Gustavo Lima e Santos*

Durante a Guerra Fria (1947-1991) as duas superpotências da época dividiram o mundo em duas zonas de influência. Esta cisão foi sentida de formas diferentes em cada região do planeta, por exemplo o continente europeu foi dividido de forma limpa e respeitada, para evitar um conflito direto, enquanto os outros continentes do mundo não tiveram a mesma sorte. Nas Américas vimos dezenas de golpes de Estado e a instalação de regimes ditatoriais. Na Ásia vimos um conjunto de guerras, com a das Coreias e a do Vietnã estando entre as mais sangrentas do século XX. E na África vimos o uso generalizado de mercenários, como o francês Bob Denard, que lutavam por quem quer que pagasse por seus serviços. Tal cenário internacional, porém, encontrou o seu fim com a dissolução da União Soviética (URSS) em 1991 e com a instauração dos Estados Unidos da América (EUA) como hegemonia global. As Américas reinstituíram suas democracias nas décadas de 70 e 80, as guerras americanas na Ásia tiveram suas conclusões, e o mercenarismo se tornou crime internacional em 1989. Felizes seríamos se nossa história acabasse aqui, como anunciado por Francis Fukuyama.

Com a proibição dos mercenários, um novo agente internacional surge, as Empresas Militares Privadas (EMPs). Estas empresas, reconhecidas internacionalmente como não mercenárias, são contratadas por empresas privadas e por Estados, oferecendo serviços de natureza bélica, que podem ir desde treinamento militar e venda de armas a escolta especializada e combate direto. Basta nos lembrarmos da EMP sul-africana, Executive Outcomes, que foi contratada pelos governos da Serra Leoa e da Angola para intervir militarmente em seus países durante a década de 1990, efetivamente alterando seus cenários políticos. Desde então, a presença de EMPs no continente africano nunca deixou de existir, com soldados do Grupo Wagner estando entre os últimos a chegarem no continente. Com essas questões em mente, não podemos deixar de perguntar sobre quais os interesses que essas empresas têm na África e o que a presença delas implica para o futuro da região.

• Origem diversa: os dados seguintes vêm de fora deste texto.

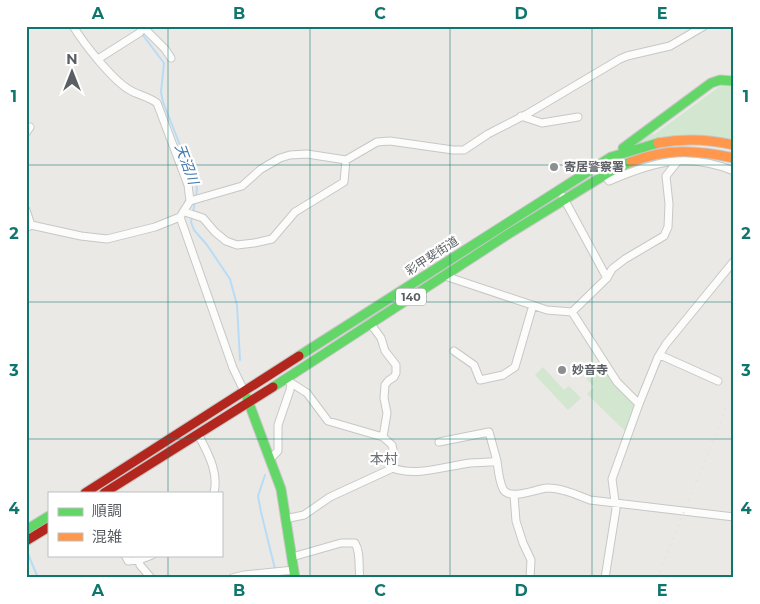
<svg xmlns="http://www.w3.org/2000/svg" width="760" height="604" font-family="Montserrat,'Noto Sans JP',sans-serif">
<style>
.green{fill:#d2e6d0}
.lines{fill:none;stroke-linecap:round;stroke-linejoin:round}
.stream{stroke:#b8dcf6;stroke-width:2}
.street-casing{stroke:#c7c7c7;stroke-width:9}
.fast-casing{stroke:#c7c7c7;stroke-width:11}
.slow-casing{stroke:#c7c7c7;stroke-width:11}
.jam-casing{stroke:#c7c7c7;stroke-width:11}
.street{stroke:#fcfcfb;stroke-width:7}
.fast{stroke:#63d668;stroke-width:9}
.slow{stroke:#ff974d;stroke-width:9}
.jam{stroke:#b3261e;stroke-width:9}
.rail{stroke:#e2e1e2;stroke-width:2;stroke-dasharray:1 6;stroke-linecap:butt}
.grid{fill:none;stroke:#0f766e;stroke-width:1;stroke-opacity:0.55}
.poi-dot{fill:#8c8f90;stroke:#fff;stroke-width:2}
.labels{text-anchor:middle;stroke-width:4.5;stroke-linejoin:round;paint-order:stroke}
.shield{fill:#fff;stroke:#8c8e92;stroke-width:1}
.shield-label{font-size:11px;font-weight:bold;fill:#5a5e63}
.poi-label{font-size:12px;font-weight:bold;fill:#5a5e63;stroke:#fff;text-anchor:start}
.street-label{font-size:12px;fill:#5a5e63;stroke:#fff}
.water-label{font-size:14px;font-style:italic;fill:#4077ae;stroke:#fff}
.neighbourhood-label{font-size:14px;fill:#6b7075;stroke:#fff}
.neatline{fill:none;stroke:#0f766e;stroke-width:2}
.grid-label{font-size:16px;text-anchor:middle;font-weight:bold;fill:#0f766e}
</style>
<rect width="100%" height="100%" fill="#eae9e5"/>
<path class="green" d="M725,85H734V139L638,142L647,135L655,134L719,87Z
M603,363L617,387L636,406L626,432L587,394L594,387L586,378Z
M543,367L564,390L569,386L581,398L568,410L535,375Z"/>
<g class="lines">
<path class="stream" d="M142,34L164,63L161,92L163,102L197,188L196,197
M193,212L195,202
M192,217L191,222L194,230L207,245L230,279L237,305L240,360
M265,475L258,496L261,512L275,569
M26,549L38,578"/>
<g class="street-casing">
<path id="street" d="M144,28L165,49L171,58
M98,59L139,33L144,28L143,26
M521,116L542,123L578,117
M26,133L30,127
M604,174L609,181C653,162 686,152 734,171
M563,197L607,278
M190,201L242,186L261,169L280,158L290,155L307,154L346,160L377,142L390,141L453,150H464L488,134L527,114L620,59L627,56L670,46L704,26
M26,210L31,225
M185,212L203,218L215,232L226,241L237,245L254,243L272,239L295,212L344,182L346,160
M180,217L233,368L244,391
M26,228L31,225L81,236L107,239L155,227L180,217L190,201L188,185L157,103C148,96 137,95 128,89C111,78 84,44 73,26
M445,276L547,310L572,312L617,382L639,404
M572,312L607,278L612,269L625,259L664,236L668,227L669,204L666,176L678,161
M370,323L381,338L385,351L396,365V373L394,377L388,381L385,385L384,398L387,413L383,437
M454,351L474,365L480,380L503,375L515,367L533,305
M660,355L718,381
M285,379L307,393L328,421L383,437L392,445L394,454L393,468C415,477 447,466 470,463C479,462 488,463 497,461C498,469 499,481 503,489C509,501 536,489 547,488C562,488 577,495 590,500L734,517
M198,434C207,452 219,471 214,493
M439,442L489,432L497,461
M270,459L278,451V425L290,390L291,383
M514,495L516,521L523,543L531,560L530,578
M285,519L304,515L330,497L393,468
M125,555L128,561L139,560L140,565L151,578
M292,557L341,543H355C361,553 358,566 360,578
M139,560L152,555
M232,578L244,575L294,570
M605,578L616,509L612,479L639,404L658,357L666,344L734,261"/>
</g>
<g class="fast-casing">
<path id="fast" d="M623,148L711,83L720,80L734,81
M299,356L611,157L658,143
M273,387L510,233L616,168L631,162
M247,398L281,489L295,578
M26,530L49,516"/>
</g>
<g class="slow-casing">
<path id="slow" d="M658,143C684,138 708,139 734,145
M631,162C666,148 697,150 734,158"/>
</g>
<g class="jam-casing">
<path id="jam" d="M85,493L299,356
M104,493L273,387
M26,541L49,527"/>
</g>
<use href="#street" class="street"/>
<use href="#fast" class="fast"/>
<use href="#slow" class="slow"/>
<use href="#jam" class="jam"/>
<path class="rail" d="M657,578L734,389"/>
</g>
<path class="grid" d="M168,26V493M310,26V578M450,26V578M592,26V578M26,165H734M26,302H734M26,439H734M168,555V578"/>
<g class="poi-dot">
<circle cx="554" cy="167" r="5"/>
<circle cx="562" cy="370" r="5"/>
</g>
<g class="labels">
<rect class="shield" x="396" y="288.5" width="30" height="17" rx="4"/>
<g class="shield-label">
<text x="411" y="301">140</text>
</g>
<g class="poi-label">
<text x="564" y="171">寄居警察署</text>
<text x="572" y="374">妙音寺</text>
</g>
<g class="street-label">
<text transform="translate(432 256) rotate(-33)" y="4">彩甲斐街道</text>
</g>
<g class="water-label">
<text transform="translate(187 164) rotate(70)" y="5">天沼川</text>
</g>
<g class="neighbourhood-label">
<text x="384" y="464">本村</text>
</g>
</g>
<rect width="760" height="604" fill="none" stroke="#ffffff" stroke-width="55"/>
<rect x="48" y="492" width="175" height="65" fill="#ffffff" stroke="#bdbfc1"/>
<rect x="58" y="508" width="25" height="8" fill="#63d668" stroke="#bdbfc1"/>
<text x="92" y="516" font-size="15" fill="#5a5e63">順調</text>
<rect x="58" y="533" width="25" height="8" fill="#ff974d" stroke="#bdbfc1"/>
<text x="92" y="542" font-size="15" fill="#5a5e63">混雑</text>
<g transform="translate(72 72)" stroke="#ffffff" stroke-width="4" paint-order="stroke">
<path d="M0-4L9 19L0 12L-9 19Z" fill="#5a5e63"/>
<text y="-8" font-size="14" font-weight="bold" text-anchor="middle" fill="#5a5e63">N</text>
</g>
<rect x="28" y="28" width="704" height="548" class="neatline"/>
<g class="grid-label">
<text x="98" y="19">A</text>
<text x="239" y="19">B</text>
<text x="380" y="19">C</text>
<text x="521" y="19">D</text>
<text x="662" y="19">E</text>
<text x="14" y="102">1</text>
<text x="746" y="102">1</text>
<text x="14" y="239">2</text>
<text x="746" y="239">2</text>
<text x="14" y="376">3</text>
<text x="746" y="376">3</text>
<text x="14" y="514">4</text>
<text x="746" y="514">4</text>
<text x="98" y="596">A</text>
<text x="239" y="596">B</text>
<text x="380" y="596">C</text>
<text x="521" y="596">D</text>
<text x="662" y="596">E</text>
</g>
</svg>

Então, quais são os interesses que norteiam essas empresas? Como mercenários modernos, estas empresas privadas vivem em função dos interesses de seus acionistas e tem como meta o aumento de sua margem de lucro, como qualquer empresa privada no sistema capitalista. Pelo menos no papel. A realidade, no entanto, é bem mais simples. Sim, lucro e a lógica neoliberal fazem parte do funcionamento das EMPs, mas antes disso, elas trabalham como instrumentos de política externa de seus Estados de origem. Por mais que o discurso delas defenda que elas são agentes liberais do mercado mundial, suas ações mostram que suas atividades sempre se alinham aos interesses internacionais de Estados e de empresas supranacionais. E isto não era diferente para a EMP russa, Grupo Wagner, que tamanho era o seu alinhamento aos interesses russos que, eventualmente, ela foi anexada ao Exército russo, após o acidente aéreo que matou seus os líderes, Dimitri Utkin e Yevgeny Prigozhin.

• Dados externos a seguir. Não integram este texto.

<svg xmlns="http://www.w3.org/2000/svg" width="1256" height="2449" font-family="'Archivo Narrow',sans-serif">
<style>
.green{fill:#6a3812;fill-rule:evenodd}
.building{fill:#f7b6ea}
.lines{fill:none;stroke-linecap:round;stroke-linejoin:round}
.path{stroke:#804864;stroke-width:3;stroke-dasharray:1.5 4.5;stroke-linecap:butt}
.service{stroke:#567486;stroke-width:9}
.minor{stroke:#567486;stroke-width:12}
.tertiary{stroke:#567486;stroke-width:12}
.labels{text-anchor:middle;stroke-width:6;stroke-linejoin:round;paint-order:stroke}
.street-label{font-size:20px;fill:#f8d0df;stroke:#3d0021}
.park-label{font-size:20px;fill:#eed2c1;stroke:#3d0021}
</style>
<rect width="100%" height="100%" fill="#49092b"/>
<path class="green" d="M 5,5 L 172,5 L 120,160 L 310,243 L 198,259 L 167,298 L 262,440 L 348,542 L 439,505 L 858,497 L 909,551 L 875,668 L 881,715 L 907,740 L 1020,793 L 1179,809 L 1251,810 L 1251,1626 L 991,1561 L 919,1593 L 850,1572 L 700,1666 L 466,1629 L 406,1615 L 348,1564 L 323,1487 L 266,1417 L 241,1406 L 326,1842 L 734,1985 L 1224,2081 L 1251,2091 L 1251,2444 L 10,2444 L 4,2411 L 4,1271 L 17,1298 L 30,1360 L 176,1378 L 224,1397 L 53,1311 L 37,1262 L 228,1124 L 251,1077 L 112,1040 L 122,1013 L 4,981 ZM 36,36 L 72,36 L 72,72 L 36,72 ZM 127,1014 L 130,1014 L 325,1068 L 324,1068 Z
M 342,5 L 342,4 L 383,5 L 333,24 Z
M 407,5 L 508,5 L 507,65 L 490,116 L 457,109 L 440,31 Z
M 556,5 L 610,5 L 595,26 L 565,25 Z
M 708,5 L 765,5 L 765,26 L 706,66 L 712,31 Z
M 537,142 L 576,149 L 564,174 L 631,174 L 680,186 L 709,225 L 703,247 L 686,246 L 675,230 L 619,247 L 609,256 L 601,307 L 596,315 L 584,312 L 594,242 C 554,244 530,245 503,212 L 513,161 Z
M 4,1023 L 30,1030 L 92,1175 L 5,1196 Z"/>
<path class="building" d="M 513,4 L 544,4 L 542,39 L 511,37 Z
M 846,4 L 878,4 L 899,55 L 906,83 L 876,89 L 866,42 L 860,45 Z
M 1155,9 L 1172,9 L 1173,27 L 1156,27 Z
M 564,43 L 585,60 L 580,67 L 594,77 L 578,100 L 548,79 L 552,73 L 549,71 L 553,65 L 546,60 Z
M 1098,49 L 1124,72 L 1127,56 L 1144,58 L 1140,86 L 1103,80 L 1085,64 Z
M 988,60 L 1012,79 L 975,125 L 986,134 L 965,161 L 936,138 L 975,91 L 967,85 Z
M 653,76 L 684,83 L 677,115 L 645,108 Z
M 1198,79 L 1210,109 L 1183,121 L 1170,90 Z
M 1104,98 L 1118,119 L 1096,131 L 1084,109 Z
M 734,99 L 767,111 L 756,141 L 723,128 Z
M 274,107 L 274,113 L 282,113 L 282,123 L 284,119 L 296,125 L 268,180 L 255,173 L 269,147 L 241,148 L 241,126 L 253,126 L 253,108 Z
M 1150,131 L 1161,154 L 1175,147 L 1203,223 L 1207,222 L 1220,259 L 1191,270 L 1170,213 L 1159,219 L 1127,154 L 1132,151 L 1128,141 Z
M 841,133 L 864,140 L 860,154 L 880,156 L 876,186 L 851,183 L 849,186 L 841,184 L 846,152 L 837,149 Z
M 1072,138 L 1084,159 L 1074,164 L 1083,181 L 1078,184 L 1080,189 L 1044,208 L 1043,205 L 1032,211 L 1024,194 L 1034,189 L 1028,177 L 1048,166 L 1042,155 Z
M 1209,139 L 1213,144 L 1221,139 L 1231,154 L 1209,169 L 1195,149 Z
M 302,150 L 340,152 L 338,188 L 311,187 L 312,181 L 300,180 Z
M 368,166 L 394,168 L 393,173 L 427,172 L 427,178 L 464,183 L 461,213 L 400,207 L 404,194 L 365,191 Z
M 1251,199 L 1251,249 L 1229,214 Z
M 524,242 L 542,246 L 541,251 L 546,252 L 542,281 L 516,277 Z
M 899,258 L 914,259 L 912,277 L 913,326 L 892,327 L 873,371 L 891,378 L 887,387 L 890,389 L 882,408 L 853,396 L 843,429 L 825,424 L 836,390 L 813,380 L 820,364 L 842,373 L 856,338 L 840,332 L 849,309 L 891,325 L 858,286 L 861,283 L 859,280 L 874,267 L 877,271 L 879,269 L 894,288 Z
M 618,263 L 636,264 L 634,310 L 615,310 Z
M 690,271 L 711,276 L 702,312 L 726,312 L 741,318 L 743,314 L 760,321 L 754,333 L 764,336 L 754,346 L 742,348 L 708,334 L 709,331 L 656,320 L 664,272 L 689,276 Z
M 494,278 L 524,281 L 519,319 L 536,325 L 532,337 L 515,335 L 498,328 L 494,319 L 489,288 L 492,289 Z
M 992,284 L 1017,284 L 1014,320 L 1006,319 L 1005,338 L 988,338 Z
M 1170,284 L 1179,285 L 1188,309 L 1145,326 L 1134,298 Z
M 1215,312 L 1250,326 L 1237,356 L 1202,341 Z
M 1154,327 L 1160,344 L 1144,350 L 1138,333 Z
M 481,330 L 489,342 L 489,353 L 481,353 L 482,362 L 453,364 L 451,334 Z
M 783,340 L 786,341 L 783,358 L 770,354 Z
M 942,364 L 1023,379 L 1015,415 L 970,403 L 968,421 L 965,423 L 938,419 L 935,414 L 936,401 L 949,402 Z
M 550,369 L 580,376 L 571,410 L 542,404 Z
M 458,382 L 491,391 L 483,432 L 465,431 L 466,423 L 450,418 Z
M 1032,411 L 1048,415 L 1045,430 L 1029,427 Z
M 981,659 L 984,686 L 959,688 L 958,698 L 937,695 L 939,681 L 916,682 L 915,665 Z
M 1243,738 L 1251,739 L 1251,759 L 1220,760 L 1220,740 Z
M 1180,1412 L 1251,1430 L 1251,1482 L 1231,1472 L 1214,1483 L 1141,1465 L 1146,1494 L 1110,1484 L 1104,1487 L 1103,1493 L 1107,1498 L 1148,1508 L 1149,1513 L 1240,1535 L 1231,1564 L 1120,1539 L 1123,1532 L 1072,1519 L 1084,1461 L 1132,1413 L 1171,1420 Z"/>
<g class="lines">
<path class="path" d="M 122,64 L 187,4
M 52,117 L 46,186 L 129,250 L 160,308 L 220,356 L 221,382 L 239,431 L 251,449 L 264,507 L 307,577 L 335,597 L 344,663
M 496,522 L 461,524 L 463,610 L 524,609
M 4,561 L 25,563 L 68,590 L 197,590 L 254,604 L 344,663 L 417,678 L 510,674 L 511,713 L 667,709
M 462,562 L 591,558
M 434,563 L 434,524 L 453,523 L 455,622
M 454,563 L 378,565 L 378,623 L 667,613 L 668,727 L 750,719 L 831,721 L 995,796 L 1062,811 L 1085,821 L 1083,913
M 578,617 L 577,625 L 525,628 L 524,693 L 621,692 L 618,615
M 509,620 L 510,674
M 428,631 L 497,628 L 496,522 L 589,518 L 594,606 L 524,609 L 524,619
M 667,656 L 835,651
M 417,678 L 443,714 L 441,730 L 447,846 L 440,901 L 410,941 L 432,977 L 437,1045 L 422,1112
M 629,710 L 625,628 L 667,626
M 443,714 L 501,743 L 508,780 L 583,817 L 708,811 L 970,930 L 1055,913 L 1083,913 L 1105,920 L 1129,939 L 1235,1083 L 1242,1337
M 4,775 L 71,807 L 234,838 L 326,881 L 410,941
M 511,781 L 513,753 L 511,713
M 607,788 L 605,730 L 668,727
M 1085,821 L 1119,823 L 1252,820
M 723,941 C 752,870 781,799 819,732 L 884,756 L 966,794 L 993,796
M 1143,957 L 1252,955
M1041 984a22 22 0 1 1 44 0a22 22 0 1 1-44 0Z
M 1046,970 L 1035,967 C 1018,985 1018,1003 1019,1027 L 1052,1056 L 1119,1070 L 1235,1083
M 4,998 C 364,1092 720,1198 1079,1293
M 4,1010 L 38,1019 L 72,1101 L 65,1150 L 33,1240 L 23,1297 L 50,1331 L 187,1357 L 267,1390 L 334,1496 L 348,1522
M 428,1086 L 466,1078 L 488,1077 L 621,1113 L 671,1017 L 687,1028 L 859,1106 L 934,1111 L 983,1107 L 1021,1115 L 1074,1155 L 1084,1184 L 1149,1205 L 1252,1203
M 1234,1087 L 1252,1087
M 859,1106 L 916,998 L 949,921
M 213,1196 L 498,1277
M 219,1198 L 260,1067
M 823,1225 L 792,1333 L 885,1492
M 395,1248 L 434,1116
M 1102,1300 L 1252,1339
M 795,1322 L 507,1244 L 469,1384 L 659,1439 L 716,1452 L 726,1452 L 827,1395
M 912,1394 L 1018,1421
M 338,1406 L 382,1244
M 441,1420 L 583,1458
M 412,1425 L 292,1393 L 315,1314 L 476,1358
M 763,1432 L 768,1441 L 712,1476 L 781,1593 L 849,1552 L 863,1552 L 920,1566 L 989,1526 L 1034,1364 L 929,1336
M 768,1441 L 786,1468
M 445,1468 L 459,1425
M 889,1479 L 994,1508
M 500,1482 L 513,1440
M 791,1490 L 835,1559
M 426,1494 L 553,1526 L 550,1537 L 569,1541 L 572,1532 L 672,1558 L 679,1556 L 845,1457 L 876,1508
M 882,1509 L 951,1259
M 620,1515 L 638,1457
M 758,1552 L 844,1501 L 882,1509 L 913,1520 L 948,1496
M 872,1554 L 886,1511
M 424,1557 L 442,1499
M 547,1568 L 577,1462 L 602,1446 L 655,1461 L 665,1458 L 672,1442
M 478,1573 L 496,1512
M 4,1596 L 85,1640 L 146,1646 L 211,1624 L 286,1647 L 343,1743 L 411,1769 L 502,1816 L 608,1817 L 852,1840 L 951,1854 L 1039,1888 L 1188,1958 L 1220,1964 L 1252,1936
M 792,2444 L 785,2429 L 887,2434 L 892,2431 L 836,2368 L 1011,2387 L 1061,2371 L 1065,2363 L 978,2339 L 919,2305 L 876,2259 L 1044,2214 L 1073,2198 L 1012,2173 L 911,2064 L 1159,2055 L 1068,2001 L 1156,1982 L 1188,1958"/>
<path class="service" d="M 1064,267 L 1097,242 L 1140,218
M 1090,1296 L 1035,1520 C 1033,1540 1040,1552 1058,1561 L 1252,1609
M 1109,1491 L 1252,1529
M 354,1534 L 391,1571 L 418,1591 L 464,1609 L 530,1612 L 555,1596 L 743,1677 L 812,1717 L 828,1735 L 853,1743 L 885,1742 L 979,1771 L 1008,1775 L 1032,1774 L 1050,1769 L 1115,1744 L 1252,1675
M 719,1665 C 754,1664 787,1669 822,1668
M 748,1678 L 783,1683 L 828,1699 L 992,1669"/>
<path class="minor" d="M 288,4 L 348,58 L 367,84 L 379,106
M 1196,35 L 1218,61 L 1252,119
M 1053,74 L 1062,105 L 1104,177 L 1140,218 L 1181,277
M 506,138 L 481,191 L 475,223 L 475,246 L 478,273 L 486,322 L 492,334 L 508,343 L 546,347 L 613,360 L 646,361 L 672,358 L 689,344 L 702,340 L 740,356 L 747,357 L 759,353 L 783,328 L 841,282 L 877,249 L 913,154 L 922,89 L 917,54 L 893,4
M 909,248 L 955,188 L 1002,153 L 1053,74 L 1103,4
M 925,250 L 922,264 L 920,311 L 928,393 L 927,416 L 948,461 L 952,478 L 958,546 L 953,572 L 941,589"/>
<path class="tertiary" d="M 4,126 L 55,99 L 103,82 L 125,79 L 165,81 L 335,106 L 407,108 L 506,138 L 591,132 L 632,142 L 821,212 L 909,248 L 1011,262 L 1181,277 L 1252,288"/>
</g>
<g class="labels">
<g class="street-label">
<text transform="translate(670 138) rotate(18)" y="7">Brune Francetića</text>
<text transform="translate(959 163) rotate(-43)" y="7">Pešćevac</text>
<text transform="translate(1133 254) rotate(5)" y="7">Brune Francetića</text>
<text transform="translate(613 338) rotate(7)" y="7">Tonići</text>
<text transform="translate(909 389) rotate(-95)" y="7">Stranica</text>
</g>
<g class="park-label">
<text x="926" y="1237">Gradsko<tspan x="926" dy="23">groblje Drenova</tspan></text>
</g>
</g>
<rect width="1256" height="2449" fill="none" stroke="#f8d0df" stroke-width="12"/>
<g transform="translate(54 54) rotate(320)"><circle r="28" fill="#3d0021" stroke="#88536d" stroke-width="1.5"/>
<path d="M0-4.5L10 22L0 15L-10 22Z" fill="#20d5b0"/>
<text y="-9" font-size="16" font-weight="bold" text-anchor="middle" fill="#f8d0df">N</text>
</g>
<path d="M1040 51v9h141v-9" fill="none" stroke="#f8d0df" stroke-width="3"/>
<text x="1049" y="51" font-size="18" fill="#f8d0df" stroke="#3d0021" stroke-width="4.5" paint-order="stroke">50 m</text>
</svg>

Apesar dessa anexação, as atividades realizadas não alteraram muito, o que pode ser exemplificado pelas operações da EMP na África antes e após a reconfiguração da empresa. A empresa já tinha operações no continente africano antes da anexação, lutando para garantir o acesso russo a recursos naturais da região. No entanto, veremos depois dessa reconfiguração o recém-formado “Corpo Expedicionário”, apelidado também de “Corpo Africano”, composto por soldados da inteligência militar russa que são ex-funcionários do Wagner, oferecendo um novo serviço aos Estados africanos, o chamado “pacote de sobrevivência de regime”. Esses “pacotes” são compostos por uma série de serviços oferecidos aos regimes políticos, como assistência militar e ajuda tecnológica e política aos autocratas para aumentar sua popularidade interna e proteção econômica e política via Kremlin, em troca de acesso a recursos naturais estrategicamente importantes. Esse novo “serviço” oferecido é curioso por alguns motivos: primeiro, ele parece ser fruto do que o Instituto Polonês de Assuntos Internacionais (PISM) chamou de uma atenção russa na África fortalecida após a reconfiguração da EMP; e, segundo, porque ele mostra um alinhamento ainda maior dessas atividades com a política externa russa, que tem como um de seus objetivos de política externa prover assistência aos aliados da Rússia, garantindo sua segurança e desenvolvimento através da eliminação dos vestígios da dominação americana e de seus aliados na comunidade internacional, criando condições para que todos Estados adquiram as ferramentas necessárias para renunciarem às ambições hegemônicas e neocoloniais.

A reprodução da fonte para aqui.